Exercise input
◆ ◆ ◆

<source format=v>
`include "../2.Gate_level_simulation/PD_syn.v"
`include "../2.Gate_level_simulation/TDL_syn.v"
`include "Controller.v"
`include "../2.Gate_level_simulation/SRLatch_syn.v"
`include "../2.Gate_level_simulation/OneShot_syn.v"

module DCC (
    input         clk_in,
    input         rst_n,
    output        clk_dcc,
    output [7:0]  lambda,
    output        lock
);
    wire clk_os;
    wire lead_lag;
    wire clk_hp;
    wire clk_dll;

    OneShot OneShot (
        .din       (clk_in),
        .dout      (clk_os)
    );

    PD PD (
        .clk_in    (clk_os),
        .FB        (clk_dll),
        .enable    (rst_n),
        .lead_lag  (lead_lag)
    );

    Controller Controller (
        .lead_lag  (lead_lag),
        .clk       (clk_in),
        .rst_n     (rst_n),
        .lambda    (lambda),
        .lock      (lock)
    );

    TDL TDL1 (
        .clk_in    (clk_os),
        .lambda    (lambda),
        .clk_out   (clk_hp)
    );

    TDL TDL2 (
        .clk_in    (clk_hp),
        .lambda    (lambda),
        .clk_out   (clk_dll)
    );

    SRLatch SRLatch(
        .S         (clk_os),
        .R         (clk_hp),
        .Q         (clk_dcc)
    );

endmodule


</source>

◆ ◆ ◆

What you should do
All of the records above should be given again exactly as written.

Exercise response
<source format=v>
`include "../2.Gate_level_simulation/PD_syn.v"
`include "../2.Gate_level_simulation/TDL_syn.v"
`include "Controller.v"
`include "../2.Gate_level_simulation/SRLatch_syn.v"
`include "../2.Gate_level_simulation/OneShot_syn.v"

module DCC (
    input         clk_in,
    input         rst_n,
    output        clk_dcc,
    output [7:0]  lambda,
    output        lock
);
    wire clk_os;
    wire lead_lag;
    wire clk_hp;
    wire clk_dll;

    OneShot OneShot (
        .din       (clk_in),
        .dout      (clk_os)
    );

    PD PD (
        .clk_in    (clk_os),
        .FB        (clk_dll),
        .enable    (rst_n),
        .lead_lag  (lead_lag)
    );

    Controller Controller (
        .lead_lag  (lead_lag),
        .clk       (clk_in),
        .rst_n     (rst_n),
        .lambda    (lambda),
        .lock      (lock)
    );

    TDL TDL1 (
        .clk_in    (clk_os),
        .lambda    (lambda),
        .clk_out   (clk_hp)
    );

    TDL TDL2 (
        .clk_in    (clk_hp),
        .lambda    (lambda),
        .clk_out   (clk_dll)
    );

    SRLatch SRLatch(
        .S         (clk_os),
        .R         (clk_hp),
        .Q         (clk_dcc)
    );

endmodule


</source>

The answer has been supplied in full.